Tuesday, October 18, 2011

Terek River

So I was talking about the origin of the name Whimbrel in the last post, this post I'll be talking about another even more interesting wader, the Terek Sandpiper (Xenus cinereus). Along with the few Whimbrels that I found at Shouninga-hama beach on September 23, a single Terek Sandpiper was also found feeding in the same area as well. It seemed to be going through a moult from juvenile to non-breeding plumage. The black lines on its scapulars were still visible, but its bill base was already bright yellowish. Last year I've got one bird staying at the river mouth near my place for several days in May. Photos of the last year's individual can be seen here and here. That one was an adult almost in its full breeding plumage with very broad black lines on its scapulars and almost completely dark bill. I'm always happy to get photos of the same species in different plumage.
Terek Sandpiper (Xenus cinereus)

I've always thought that the name Terek Sandpiper is really something interesting. It reminds me of the name T.rex or Tyrannosaurus rex, one of the most iconic creatures of all time. However, it turns out that the word Terek in the name of the sandpiper originates from the name of a river in Russia. Too bad it doesn't have anything to do with dinosaurs, another disappointment for me. As described by our friend Wikipedia, the Terek River is a major river that flows through Georgia and Russia to the Caspian Sea, the largest enclosed body of water on Earth. This reminds me of another decent East Asian bird, the Amur Falcon (Falco amurensis), which was named after, yes you guessed, the Amur River in Russia (again).

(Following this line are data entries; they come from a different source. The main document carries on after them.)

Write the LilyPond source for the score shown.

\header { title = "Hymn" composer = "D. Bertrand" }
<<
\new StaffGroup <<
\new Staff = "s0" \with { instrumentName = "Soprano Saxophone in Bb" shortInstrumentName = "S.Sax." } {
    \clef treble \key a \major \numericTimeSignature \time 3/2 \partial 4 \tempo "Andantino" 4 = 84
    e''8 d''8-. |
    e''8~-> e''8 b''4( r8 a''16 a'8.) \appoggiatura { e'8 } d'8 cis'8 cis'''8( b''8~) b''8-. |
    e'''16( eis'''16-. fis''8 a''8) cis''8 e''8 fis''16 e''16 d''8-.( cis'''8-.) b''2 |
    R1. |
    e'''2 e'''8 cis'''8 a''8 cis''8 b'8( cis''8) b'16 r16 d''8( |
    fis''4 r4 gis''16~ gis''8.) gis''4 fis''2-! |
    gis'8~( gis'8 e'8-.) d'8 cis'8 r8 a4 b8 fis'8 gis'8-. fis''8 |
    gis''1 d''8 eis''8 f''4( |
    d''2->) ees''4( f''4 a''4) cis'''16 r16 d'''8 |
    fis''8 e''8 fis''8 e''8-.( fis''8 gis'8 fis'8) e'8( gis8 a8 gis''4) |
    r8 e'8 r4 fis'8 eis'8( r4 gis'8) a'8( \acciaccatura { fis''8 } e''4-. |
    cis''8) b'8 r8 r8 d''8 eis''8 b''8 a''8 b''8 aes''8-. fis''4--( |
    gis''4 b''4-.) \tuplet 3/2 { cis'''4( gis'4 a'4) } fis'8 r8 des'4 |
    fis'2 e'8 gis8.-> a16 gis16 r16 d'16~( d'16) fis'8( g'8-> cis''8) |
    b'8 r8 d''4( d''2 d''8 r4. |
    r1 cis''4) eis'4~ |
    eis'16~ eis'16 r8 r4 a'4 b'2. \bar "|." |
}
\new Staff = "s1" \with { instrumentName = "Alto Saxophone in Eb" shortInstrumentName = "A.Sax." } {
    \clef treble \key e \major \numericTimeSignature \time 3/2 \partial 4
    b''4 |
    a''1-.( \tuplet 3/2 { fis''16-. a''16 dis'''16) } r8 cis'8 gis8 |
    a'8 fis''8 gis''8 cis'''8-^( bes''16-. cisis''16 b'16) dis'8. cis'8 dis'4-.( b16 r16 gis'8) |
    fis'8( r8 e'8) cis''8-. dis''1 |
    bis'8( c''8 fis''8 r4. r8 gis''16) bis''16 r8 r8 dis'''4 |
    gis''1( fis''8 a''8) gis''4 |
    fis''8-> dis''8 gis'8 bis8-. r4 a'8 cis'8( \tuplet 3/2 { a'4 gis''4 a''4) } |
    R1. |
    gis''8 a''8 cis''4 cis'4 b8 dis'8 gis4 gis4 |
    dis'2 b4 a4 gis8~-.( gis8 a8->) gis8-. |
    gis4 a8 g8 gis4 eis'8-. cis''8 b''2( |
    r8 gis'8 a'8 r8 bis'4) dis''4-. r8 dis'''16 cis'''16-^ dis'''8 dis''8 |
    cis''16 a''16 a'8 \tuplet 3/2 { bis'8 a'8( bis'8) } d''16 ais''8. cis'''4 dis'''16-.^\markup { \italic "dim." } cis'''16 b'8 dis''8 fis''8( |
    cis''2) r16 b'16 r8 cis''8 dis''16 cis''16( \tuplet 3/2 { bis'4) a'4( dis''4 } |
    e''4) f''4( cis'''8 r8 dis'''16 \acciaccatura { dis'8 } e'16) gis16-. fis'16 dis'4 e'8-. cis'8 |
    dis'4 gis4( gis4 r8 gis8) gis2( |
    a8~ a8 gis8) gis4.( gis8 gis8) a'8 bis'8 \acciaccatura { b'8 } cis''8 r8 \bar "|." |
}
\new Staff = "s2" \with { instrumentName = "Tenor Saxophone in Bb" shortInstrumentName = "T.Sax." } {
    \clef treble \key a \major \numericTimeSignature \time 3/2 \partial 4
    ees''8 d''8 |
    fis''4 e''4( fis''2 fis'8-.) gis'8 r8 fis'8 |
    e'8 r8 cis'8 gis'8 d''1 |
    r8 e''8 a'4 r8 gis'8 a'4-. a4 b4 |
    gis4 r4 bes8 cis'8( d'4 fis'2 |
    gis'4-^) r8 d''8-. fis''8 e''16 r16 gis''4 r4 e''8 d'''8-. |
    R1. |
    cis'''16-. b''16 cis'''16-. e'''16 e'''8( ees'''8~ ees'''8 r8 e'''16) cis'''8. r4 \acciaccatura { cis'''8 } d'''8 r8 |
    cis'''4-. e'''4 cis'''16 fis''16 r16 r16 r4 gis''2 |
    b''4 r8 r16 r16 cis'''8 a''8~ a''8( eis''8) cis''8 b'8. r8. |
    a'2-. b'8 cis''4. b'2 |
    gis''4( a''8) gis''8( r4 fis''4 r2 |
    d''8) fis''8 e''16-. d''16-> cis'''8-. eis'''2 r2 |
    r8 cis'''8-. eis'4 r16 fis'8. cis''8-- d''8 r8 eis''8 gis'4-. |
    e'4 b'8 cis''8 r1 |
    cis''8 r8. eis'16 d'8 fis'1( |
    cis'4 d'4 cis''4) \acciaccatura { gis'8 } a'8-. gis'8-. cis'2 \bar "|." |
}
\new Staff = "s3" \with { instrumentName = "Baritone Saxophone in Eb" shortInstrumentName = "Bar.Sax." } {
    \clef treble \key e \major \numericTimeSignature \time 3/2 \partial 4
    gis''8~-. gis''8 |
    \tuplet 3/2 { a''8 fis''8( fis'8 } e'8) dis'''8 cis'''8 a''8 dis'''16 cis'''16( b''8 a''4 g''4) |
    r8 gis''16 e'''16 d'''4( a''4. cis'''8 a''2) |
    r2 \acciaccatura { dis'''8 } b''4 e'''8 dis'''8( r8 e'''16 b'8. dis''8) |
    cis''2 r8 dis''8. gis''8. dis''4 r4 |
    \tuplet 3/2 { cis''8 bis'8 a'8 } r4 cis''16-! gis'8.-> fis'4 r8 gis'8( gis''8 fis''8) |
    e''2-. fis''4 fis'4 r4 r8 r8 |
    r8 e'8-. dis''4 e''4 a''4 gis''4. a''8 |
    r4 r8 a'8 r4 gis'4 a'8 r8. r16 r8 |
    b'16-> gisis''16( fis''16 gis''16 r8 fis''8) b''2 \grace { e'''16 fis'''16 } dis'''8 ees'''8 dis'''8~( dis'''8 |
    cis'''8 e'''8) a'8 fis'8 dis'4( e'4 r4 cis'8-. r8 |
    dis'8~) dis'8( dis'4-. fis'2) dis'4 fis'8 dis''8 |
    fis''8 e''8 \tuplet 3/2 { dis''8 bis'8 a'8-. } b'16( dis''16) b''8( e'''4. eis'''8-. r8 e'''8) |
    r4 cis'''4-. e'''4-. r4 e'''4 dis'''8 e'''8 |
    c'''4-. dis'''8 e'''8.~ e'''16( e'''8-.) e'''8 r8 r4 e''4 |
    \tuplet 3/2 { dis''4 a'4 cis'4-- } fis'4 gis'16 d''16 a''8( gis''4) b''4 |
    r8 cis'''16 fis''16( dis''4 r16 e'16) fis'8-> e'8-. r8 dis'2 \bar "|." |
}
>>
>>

Terek Sandpiper (Xenus cinereus)
The same Terek Sandpiper with a juvenile Grey-tailed Tattler (left)
and a Whimbrel in the background
The bird that I found at Shouninga-hama beach was surprisingly obliging. My impression on Terek Sandpipers has always been that they are very shy and unapproachable. I can still remember how difficult it was when I tried to photograph the one that I found last year. Surprisingly, the one you see here was nothing more difficult than the abundant and tame Grey-tailed Tattler. However, it was not too easy either as the bird was extremely energetic. It never stopped walking for even a second, well I might exaggerate a little bit here. By the way, it was quite difficult for me to get the right focus as the bird constantly walked further and in a very speedy fashion. Luckily the lighting was unbelievably good and I could shoot at 1/1000 even with ISO 200!

You can still see its worn buffish fringes on upperwing coverts

2 comments:

Stu said...

Why didn't it run/fly away like all the Tereks I see?

Waders have long gone from up here..........

Russell said...

Really beautiful photographs. It's magical you can get so close. Love the colours and the light in the eye.